# THE DATA
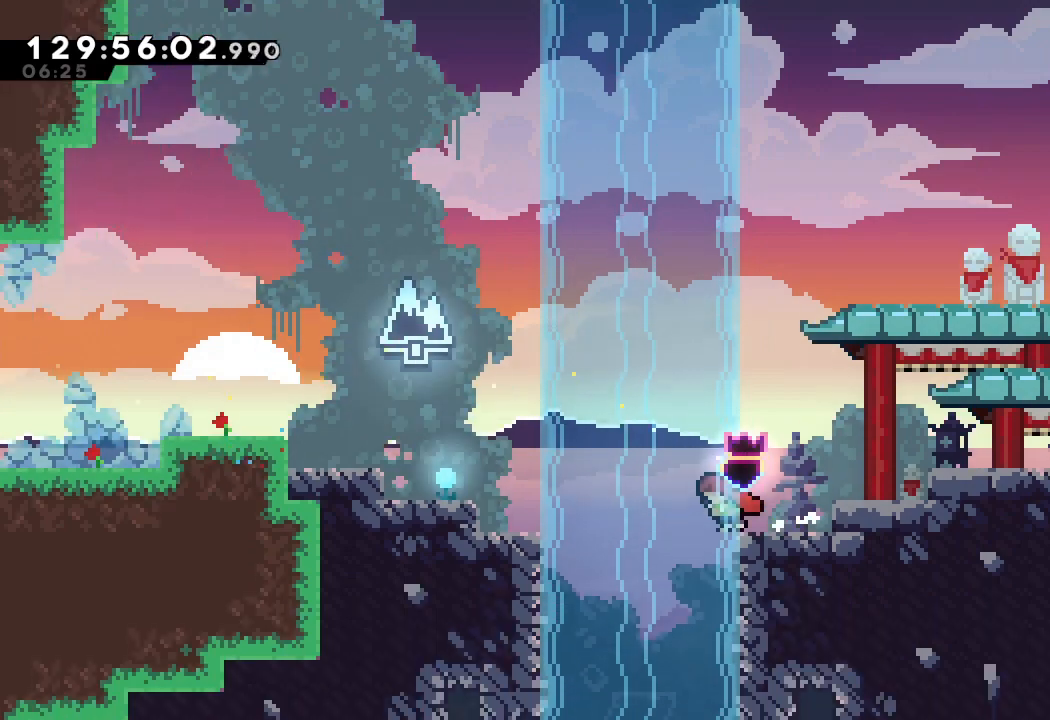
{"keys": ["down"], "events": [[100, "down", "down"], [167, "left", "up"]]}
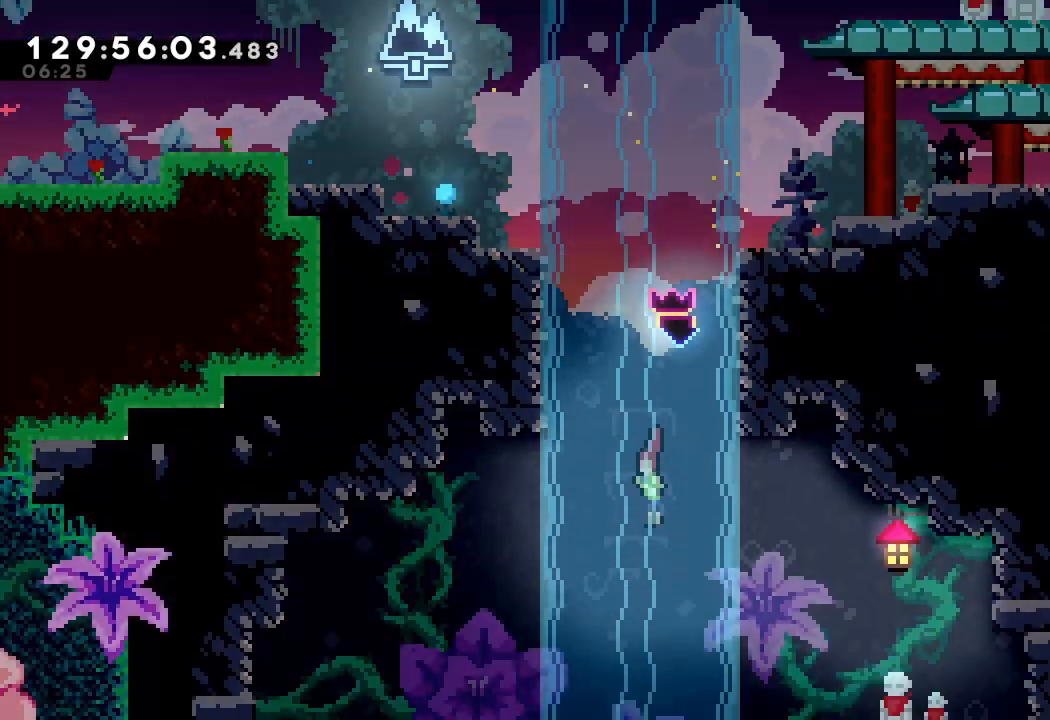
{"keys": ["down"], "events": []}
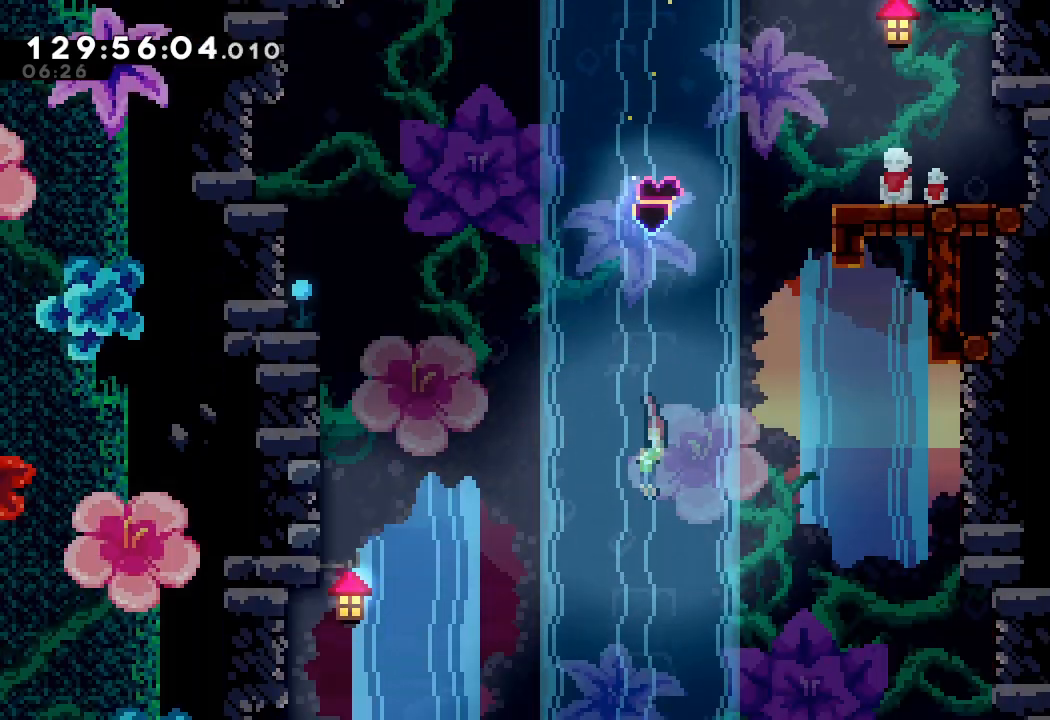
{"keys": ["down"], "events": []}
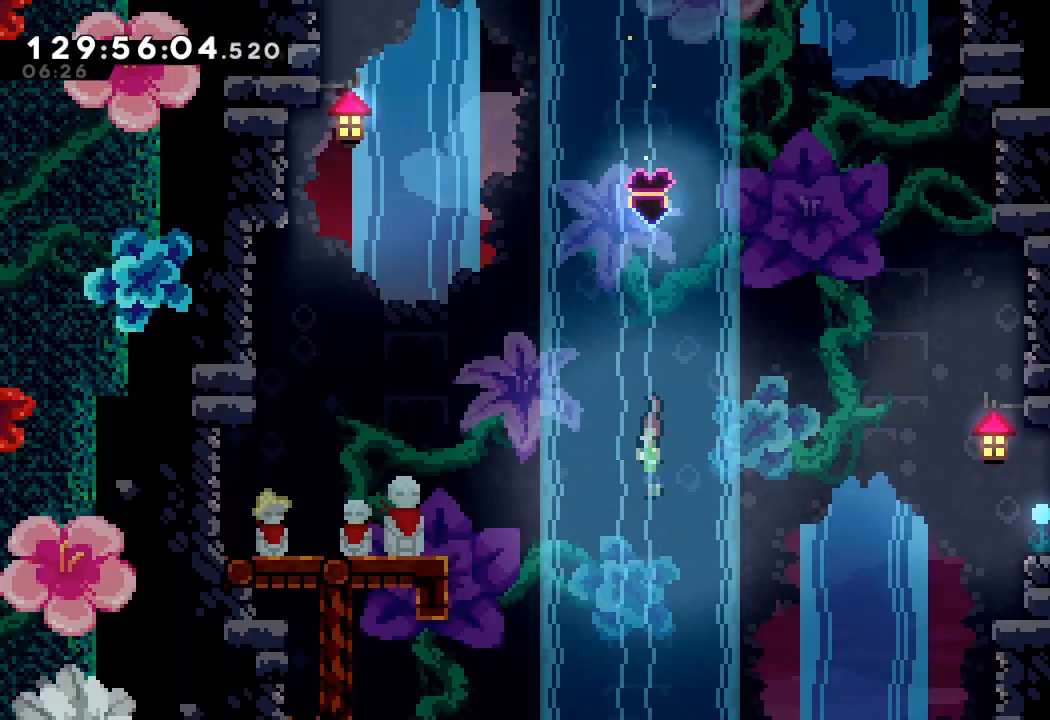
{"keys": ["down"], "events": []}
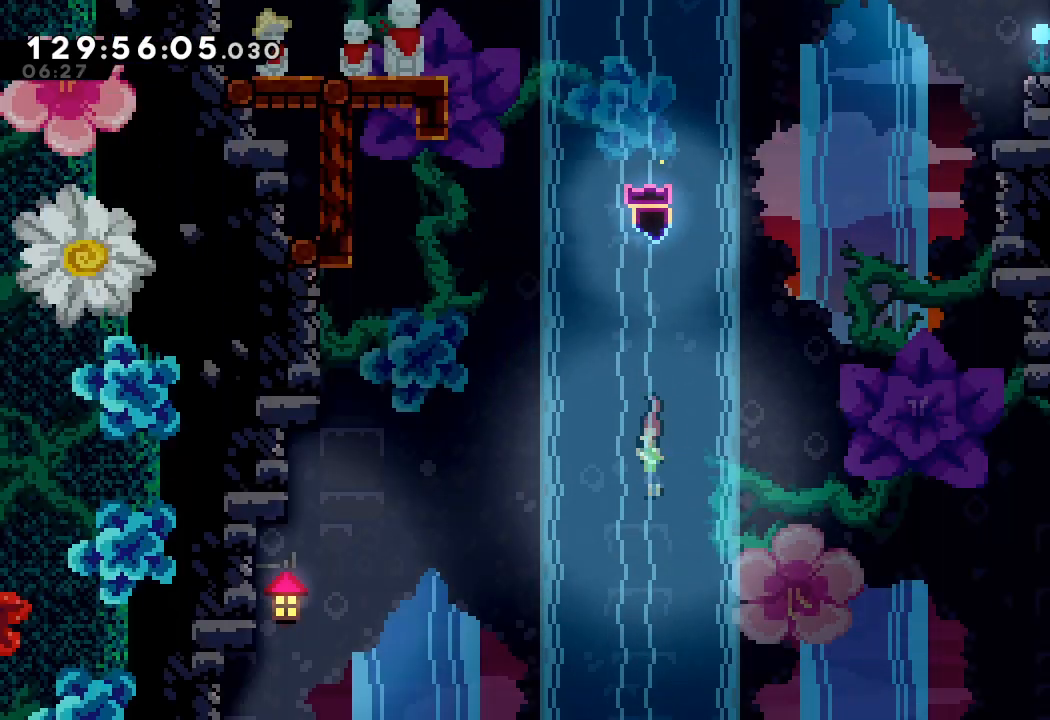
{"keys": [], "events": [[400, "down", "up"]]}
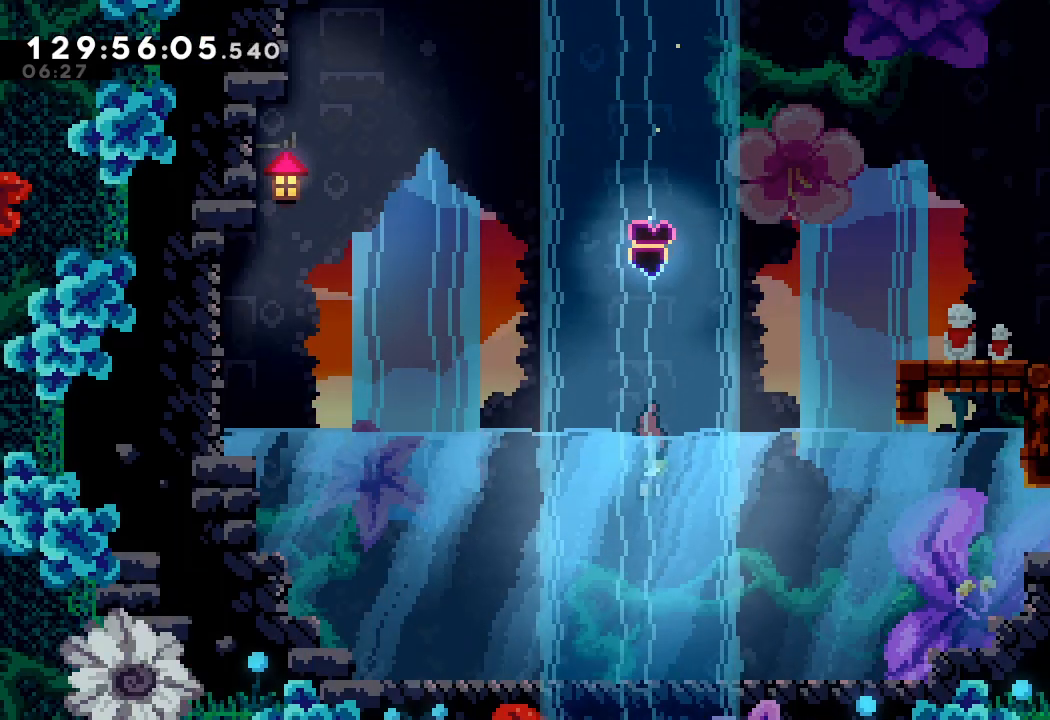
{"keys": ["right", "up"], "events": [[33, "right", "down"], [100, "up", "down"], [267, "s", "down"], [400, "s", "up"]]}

# WHAT TO WORK ON
Reproduce the listing verbatim, pictures excluded.

# YOUR SOLUTION
{"keys": ["down"], "events": [[100, "down", "down"], [167, "left", "up"]]}
{"keys": ["down"], "events": []}
{"keys": ["down"], "events": []}
{"keys": ["down"], "events": []}
{"keys": [], "events": [[400, "down", "up"]]}
{"keys": ["right", "up"], "events": [[33, "right", "down"], [100, "up", "down"], [267, "s", "down"], [400, "s", "up"]]}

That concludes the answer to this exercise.